Among medical interns in the United States who were surveyed, 64.7% reported experiencing sexual harassment, according to a study published in JAMA Network Open.
Previous data indicate that sexual harassment is experienced by 20% to 25% of female resident physicians in the U.S., but “most studies of sexual harassment are single center or single specialty, limiting the understanding of variation across institutions and specialties,” Elizabeth M. Viglianti, MD, MPH, MSc, an assistant professor at the University of Michigan, and colleagues wrote.
So, the researchers looked for possible variations by analyzing 2016 to 2017 Sexual Experiences Questionnaire data from the Intern Health Study. The final analysis included responses from 2,027 interns (mean age, 27 years) across 28 institutions. Among the interns, 61.5% were white and 52.5% were women.
Overall, sexual harassment was experienced by 77.2% of female interns and 50.9% of male interns.
After adjusting for respondent characteristics, Viglianti and colleagues reported finding significant variation between the prevalence of sexual harassment and institutions (intraclass correlation coefficient [ICC] = 0.01; 95% CI, 0.003-0.05), “with an absolute difference of 12.2% between institutions for low and high prevalence.” They added that the median OR was 1.2 (95% CI, 1.09-1.45), meaning that for two interns with the same characteristics, the one at an institution with a higher prevalence of sexual harassment would be 20% likelier to experience harassment.

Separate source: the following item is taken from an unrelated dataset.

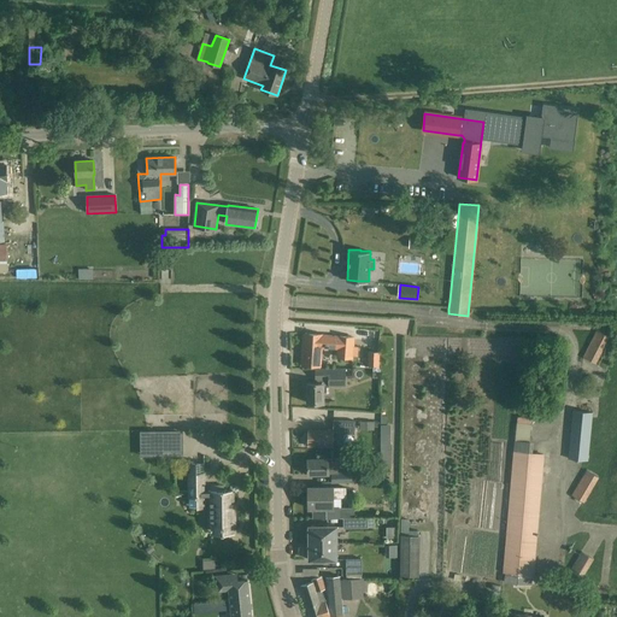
[(594,363),(609,336),(597,330),(583,358),(594,363)]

There was also significant variation of sexual harassment in the nine training specialties (ICC = 0.01; 95% CI, 0.003-0.05) examined, with a median OR of 1.22 (95% CI, 1.1-1.52).

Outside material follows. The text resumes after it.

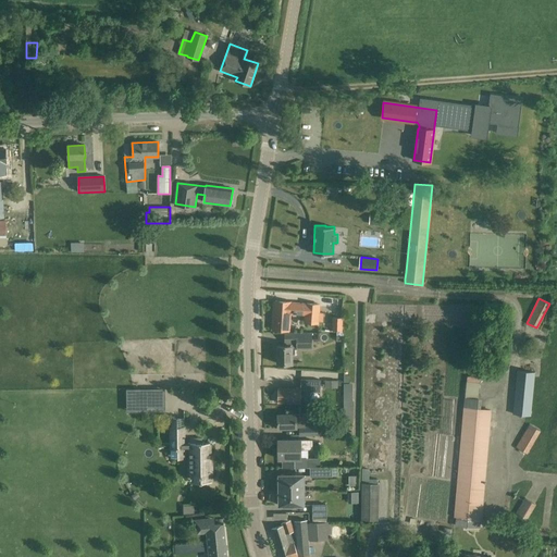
[(305,313),(305,323),(318,324),(320,305),(274,301),(272,330),(289,331),(291,312),(305,313)]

The researchers wrote that, although sexual harassment was prevalent overall across programs, “institutional and specialty training variations in interns’ sexual harassment experiences exist, thereby providing additional evidence that residency programs and institutions play an important role in combating this widespread problem.”

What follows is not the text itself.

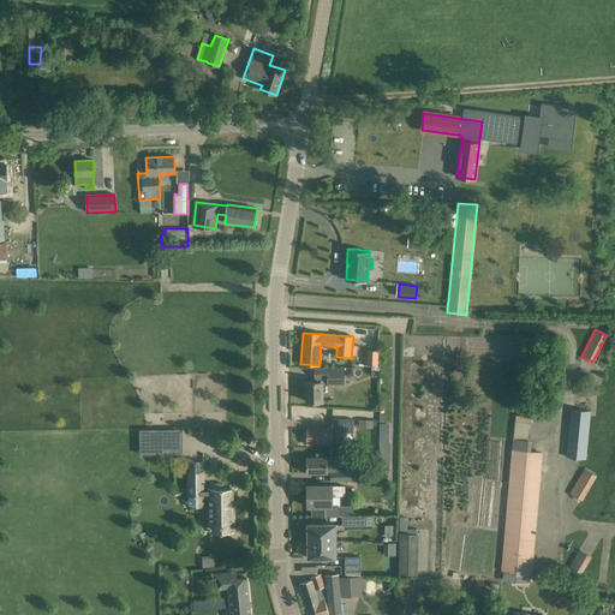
[(377,365),(378,351),(368,350),(366,365),(377,365)]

They noted there were several limitations within the study. For example, there was a lack of generalizability outside of the U.S., in addition to possible responder bias.
Viglianti and colleagues concluded that further research is needed to understand the cultural or policy differences that may impact sexual harassment within specialties and programs.
Still, “[these] data could inform interventions and facilitate the sharing of best practices, ultimately reducing the unacceptably high frequency of sexual harassment experienced by resident physicians,” they wrote.